After you Read FA, you likely hit the "Save" button afterwards, and then tried to Activate FA. You cannot hit the Save Button as doing so then expects you to open FA up in FA Editor. Just Read FA, and then Activate FA.


----------



## Bob-F10 (Jun 30, 2014)

Hi @shawnsheridan !
That was awesome, that was the trick!
Thank you so much for that, now I've done some coding and it works properly. 

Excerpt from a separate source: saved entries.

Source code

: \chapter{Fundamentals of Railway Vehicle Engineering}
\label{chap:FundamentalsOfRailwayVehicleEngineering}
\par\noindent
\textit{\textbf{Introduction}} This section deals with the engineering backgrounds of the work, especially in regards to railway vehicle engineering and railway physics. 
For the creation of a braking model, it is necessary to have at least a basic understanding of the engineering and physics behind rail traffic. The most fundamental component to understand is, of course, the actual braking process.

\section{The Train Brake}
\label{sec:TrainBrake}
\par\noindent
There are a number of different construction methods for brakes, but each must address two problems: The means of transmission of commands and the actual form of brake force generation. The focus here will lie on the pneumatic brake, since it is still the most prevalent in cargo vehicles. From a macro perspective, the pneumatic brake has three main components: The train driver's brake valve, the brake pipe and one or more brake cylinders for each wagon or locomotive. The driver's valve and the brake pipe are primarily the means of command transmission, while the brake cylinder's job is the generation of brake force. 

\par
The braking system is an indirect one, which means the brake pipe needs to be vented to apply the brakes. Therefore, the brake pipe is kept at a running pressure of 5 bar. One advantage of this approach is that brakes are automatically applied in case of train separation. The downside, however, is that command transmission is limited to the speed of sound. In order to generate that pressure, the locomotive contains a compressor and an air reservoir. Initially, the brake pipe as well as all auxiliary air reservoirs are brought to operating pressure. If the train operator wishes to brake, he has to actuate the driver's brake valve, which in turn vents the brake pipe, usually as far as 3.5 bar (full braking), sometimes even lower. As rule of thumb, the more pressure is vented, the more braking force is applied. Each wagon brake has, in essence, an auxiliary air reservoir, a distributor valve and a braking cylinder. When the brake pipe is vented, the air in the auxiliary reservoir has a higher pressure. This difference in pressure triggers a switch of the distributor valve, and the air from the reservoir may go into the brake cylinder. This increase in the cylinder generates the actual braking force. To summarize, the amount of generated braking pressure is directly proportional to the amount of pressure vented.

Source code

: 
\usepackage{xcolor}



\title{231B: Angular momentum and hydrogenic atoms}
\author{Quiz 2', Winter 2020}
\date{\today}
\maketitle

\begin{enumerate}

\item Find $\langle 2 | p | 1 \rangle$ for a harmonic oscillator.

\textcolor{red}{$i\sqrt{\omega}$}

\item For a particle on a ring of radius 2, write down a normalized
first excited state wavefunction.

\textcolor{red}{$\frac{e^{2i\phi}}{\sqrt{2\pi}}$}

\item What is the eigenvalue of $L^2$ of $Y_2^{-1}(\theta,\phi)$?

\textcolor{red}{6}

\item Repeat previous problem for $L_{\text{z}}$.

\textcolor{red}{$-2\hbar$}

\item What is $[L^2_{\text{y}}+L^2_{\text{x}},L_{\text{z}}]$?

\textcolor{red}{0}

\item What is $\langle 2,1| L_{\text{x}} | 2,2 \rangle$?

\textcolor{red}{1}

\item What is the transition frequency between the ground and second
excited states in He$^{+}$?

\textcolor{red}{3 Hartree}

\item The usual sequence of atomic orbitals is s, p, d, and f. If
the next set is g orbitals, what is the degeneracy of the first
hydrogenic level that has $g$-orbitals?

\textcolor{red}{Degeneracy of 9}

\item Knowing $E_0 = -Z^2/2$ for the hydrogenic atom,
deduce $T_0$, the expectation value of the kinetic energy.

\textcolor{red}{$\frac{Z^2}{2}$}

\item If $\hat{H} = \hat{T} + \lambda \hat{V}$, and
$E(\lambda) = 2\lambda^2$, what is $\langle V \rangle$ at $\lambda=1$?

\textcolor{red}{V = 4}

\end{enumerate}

All the very best for you and thanks all for the help!


----------



## shawnsheridan (Jan 10, 2009)

Bob-F10 said:


> Hi @shawnsheridan !
> That was awesome, that was the trick!
> Thank you so much for that, now I've done some coding and it works properly.
> 
> All the very best for you and thanks all for the help!


:thumbup:


----------



## Wisper0 (Dec 4, 2019)

Hi,
I can not get the FAactivation for my f45

Yesterday i get it with F20 target, but i read that i must use F56 target for the F45. 
Today I try it with F56 target , i can connect but the FA activating bar dont finish never.
I did CONECT, READ, rigth click ACTIVATE FA....

With F20 target the activation was fine 
Then, can i use as F20 or must be F56? 

Can anyone help me?


----------



## Takabo (Sep 8, 2019)

Wisper0 said:


> Hi,
> I can not get the FAactivation for my f45
> 
> Yesterday i get it with F20 target, but i read that i must use F56 target for the F45.
> ...


Please try again with Windows10_1903 or 1909.
I also couldn't activate FA on Windows10_1809.


----------